Another reason people might be acting like criminals on the road is that they might actually be criminals on the road. Studies in the U.K. that looked at a pool of driving records found that people who committed non-motoring offenses were much more likely to commit motoring offenses. Then there's the issue of driver's actual grasp of the traffic law. Police in Chicago recently posed as pedestrians to nab drivers acting badly in intersections. In many cases drivers, and sometimes pedestrians, seemed clueless as to the actual right of way laws. Studies by David Ragland and Meghan Mitman at UC-Berkeley have confirmed this, and the implications of their studies were that pedestrians, in many cases, were better off in unmarked than marked crosswalks because there was less certainty over who had right of way, and thus more caution.

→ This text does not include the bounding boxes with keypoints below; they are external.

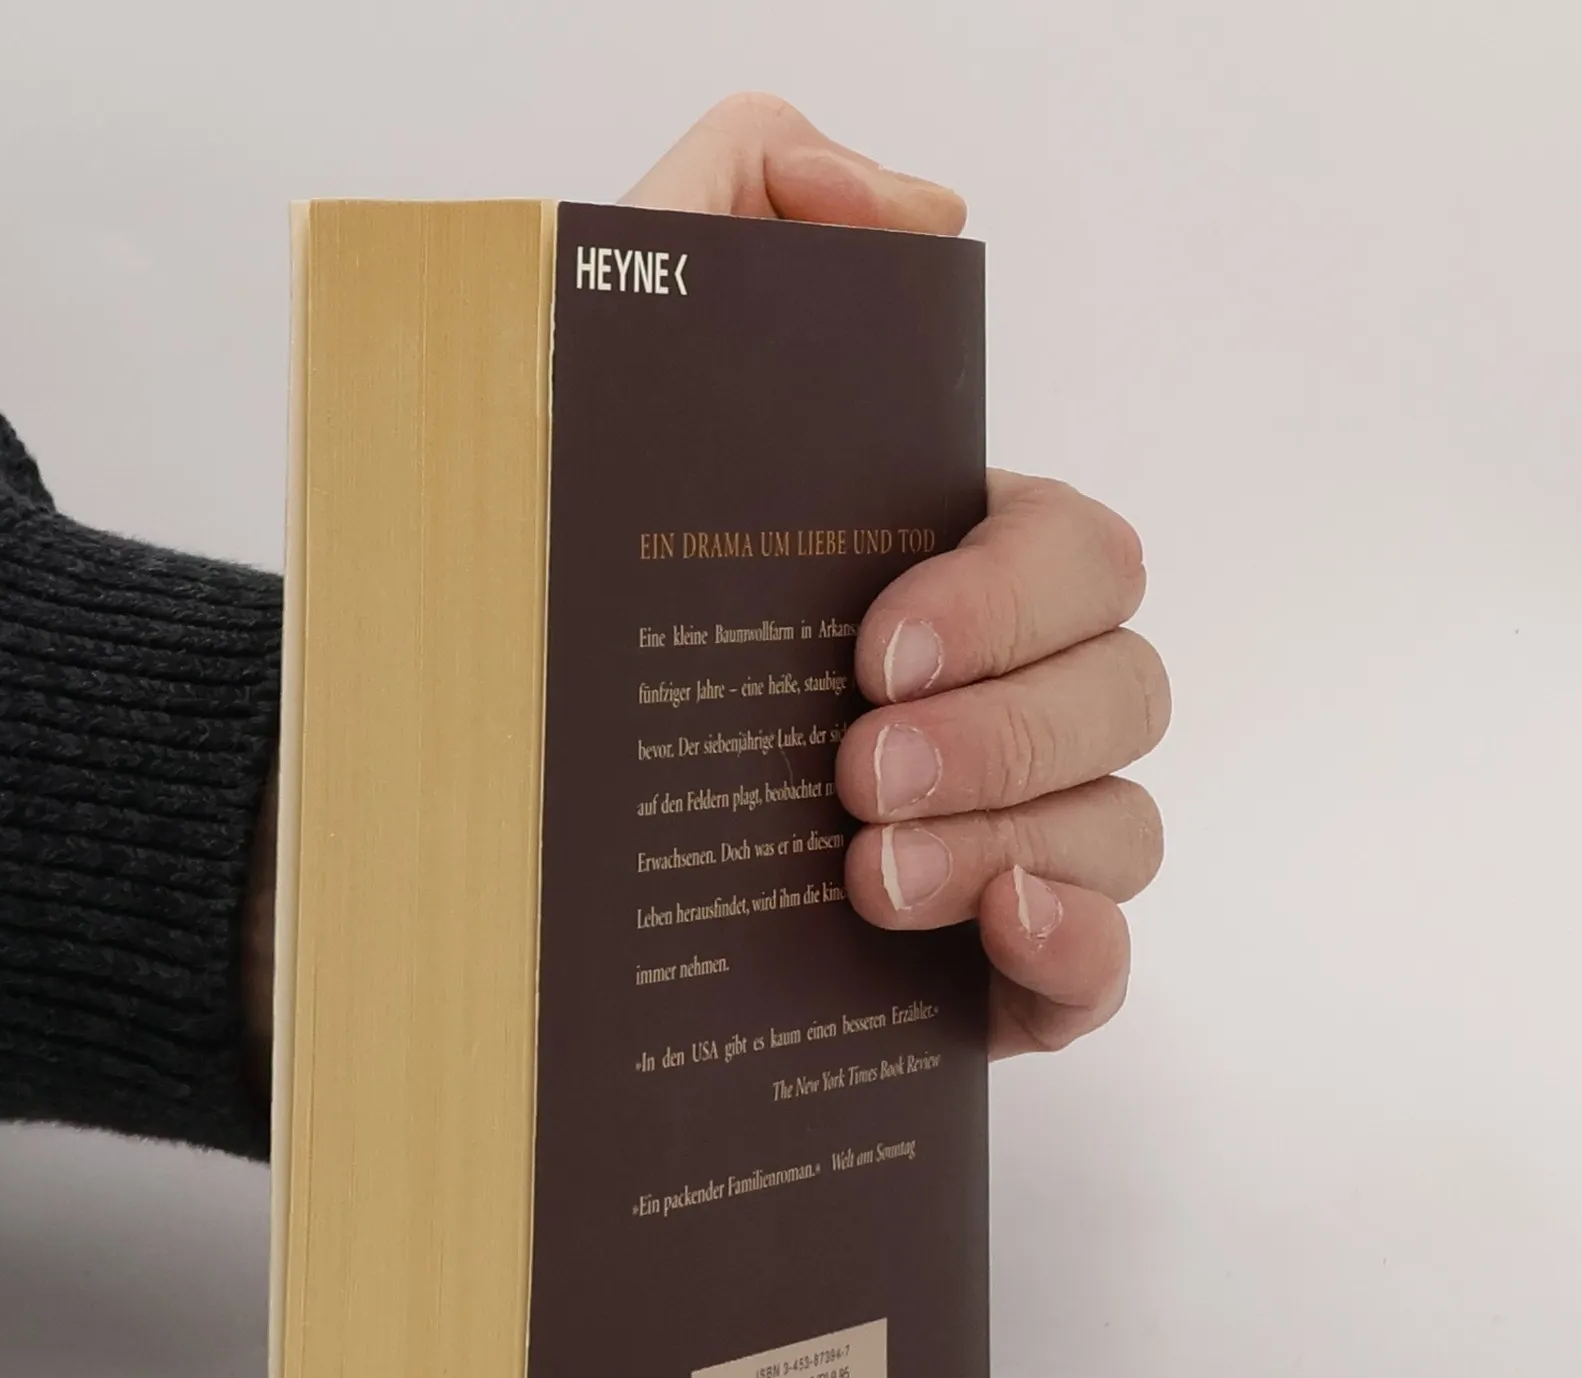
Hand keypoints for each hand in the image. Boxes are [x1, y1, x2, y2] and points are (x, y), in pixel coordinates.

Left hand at [626, 96, 1166, 1055]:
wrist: (460, 803)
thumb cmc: (548, 584)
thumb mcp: (598, 358)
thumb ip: (736, 208)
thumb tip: (910, 207)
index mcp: (941, 568)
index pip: (1073, 552)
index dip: (1005, 597)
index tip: (870, 649)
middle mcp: (997, 696)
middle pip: (1121, 687)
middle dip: (1002, 732)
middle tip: (855, 773)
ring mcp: (1004, 834)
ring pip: (1120, 821)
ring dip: (1014, 838)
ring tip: (863, 878)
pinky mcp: (979, 966)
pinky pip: (1101, 965)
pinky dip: (1078, 947)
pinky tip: (996, 927)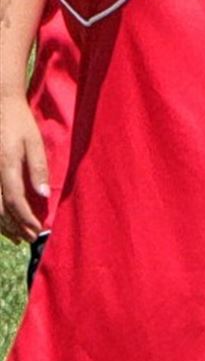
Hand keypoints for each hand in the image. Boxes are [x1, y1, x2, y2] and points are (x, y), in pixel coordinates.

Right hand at [0, 93, 47, 241]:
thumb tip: (44, 195)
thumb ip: (38, 168)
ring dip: (2, 225)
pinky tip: (3, 221)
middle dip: (14, 227)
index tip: (37, 230)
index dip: (25, 219)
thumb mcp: (34, 142)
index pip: (14, 200)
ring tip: (17, 236)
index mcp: (6, 164)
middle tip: (30, 238)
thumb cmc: (18, 122)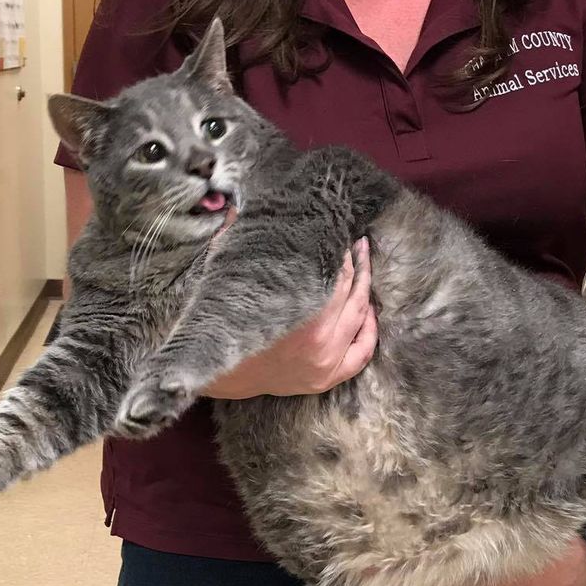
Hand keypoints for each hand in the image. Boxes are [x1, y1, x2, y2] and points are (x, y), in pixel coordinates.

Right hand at [204, 238, 376, 398]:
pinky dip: (370, 331)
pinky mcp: (326, 378)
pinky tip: (370, 312)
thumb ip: (234, 239)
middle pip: (351, 292)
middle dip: (355, 265)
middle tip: (356, 246)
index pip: (335, 272)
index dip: (340, 252)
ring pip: (360, 318)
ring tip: (364, 269)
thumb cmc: (220, 321)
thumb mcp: (223, 277)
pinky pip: (362, 353)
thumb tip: (239, 206)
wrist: (215, 371)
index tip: (338, 237)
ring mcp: (325, 362)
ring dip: (365, 290)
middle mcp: (318, 340)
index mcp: (297, 311)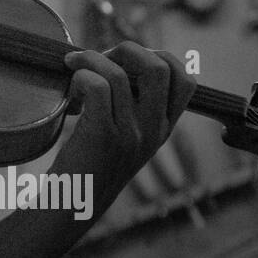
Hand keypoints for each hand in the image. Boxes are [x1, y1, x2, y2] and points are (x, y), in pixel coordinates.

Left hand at [52, 43, 196, 212]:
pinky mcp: (103, 137)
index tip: (128, 58)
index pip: (186, 82)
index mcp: (163, 130)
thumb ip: (131, 109)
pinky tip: (71, 88)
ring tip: (72, 66)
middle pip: (159, 68)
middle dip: (127, 49)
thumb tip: (115, 62)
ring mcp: (131, 135)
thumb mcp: (125, 140)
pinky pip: (98, 87)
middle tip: (99, 57)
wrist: (71, 208)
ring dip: (90, 59)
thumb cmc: (90, 167)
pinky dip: (81, 76)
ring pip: (119, 74)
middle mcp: (153, 131)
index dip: (160, 57)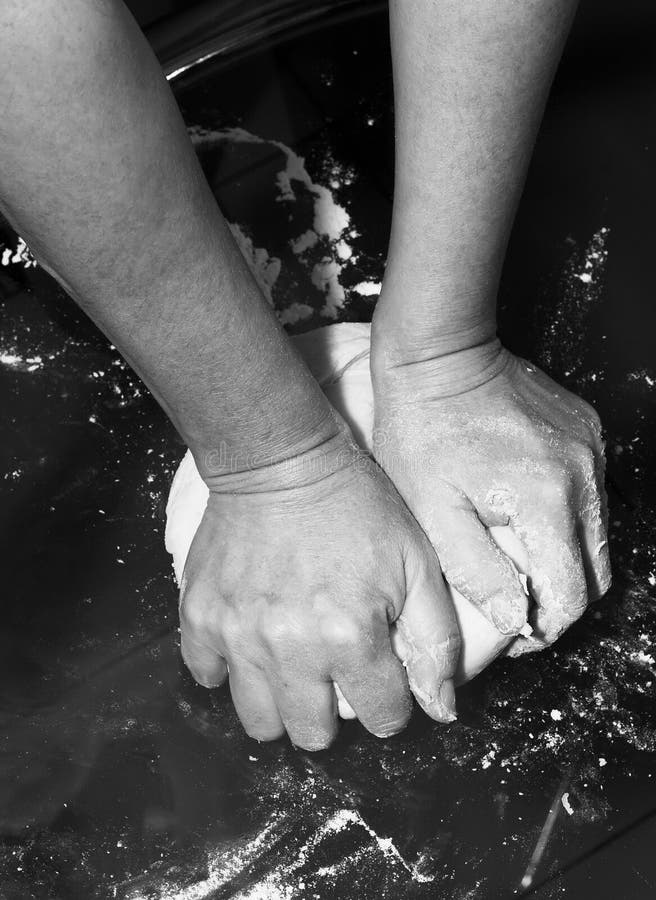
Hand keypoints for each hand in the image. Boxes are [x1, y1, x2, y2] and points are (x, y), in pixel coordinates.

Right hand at [178, 434, 459, 749]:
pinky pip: (208, 677)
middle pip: (314, 736)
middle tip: (336, 675)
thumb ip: (437, 640)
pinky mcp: (200, 617)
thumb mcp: (417, 562)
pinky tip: (251, 644)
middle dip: (335, 715)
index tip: (383, 678)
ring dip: (282, 706)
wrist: (281, 462)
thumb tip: (440, 710)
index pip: (382, 717)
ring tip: (293, 669)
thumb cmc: (357, 507)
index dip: (390, 702)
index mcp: (351, 635)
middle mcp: (290, 647)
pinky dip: (229, 671)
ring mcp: (238, 635)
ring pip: (260, 723)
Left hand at [371, 340, 610, 653]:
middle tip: (518, 607)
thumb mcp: (432, 509)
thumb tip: (516, 620)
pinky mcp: (587, 432)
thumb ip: (476, 569)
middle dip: (561, 600)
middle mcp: (583, 475)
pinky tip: (528, 519)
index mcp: (546, 499)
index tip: (515, 633)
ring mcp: (591, 450)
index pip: (572, 594)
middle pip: (596, 570)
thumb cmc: (421, 431)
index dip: (545, 626)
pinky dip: (569, 519)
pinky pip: (592, 495)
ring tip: (521, 568)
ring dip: (567, 561)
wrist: (439, 355)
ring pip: (598, 534)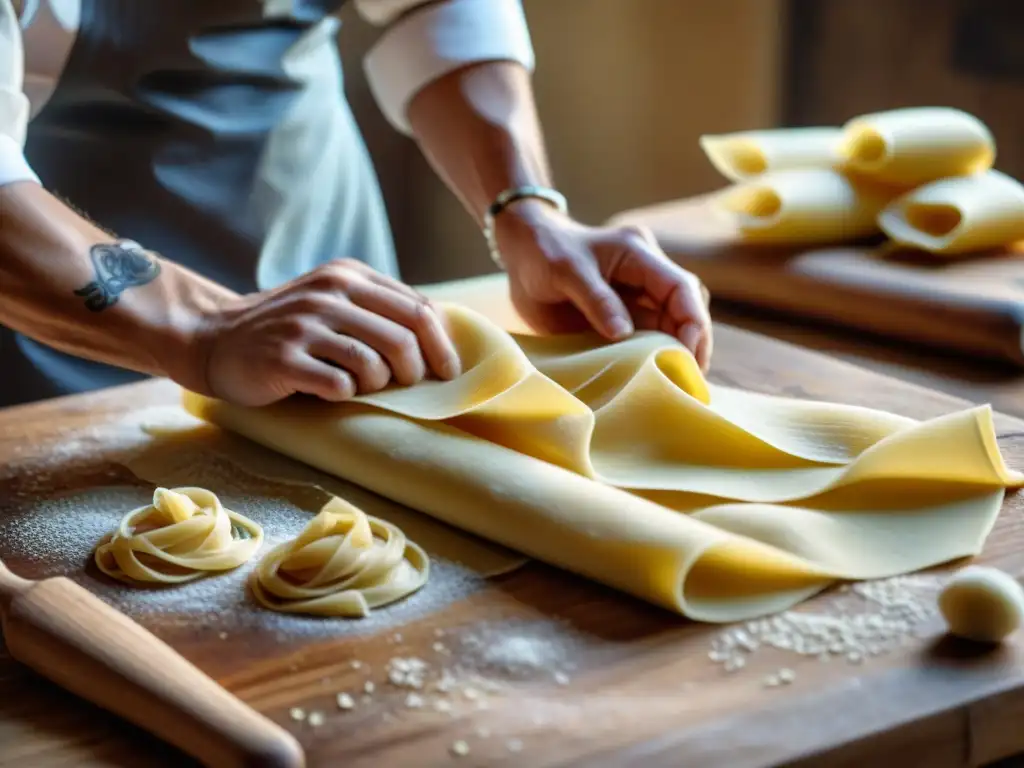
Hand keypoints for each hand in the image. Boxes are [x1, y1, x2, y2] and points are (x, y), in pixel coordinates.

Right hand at [190, 260, 460, 406]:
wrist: (216, 338)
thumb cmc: (291, 329)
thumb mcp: (334, 301)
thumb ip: (379, 309)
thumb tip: (441, 339)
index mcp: (348, 276)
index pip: (419, 309)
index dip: (442, 346)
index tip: (448, 373)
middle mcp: (329, 293)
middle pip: (404, 338)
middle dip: (415, 371)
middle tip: (406, 387)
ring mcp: (304, 325)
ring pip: (374, 363)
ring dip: (378, 384)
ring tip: (360, 386)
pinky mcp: (283, 358)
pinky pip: (338, 385)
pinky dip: (344, 395)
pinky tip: (331, 392)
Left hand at [493, 200, 712, 370]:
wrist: (522, 253)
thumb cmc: (543, 252)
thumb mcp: (565, 270)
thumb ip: (596, 299)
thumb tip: (624, 334)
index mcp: (639, 254)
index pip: (682, 287)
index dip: (692, 321)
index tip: (688, 355)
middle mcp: (646, 276)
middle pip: (685, 309)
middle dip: (693, 344)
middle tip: (689, 382)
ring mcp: (636, 297)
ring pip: (670, 327)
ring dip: (676, 355)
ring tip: (678, 388)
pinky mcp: (623, 316)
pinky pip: (646, 338)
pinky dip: (652, 359)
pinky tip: (654, 381)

That's sort of the unfortunate aspect of clinging to traffic laws as a way to try assure good behavior -- we're not even sure who's aware of the laws, perhaps not a surprise given how complex the traffic environment can be. We need, in the end, to rely more on just basic precepts of polite behavior and social cooperation -- there's so many things that can't be readily enforced, so many roads where police can't be present. I really have no clue how to get there, though -- any suggestions?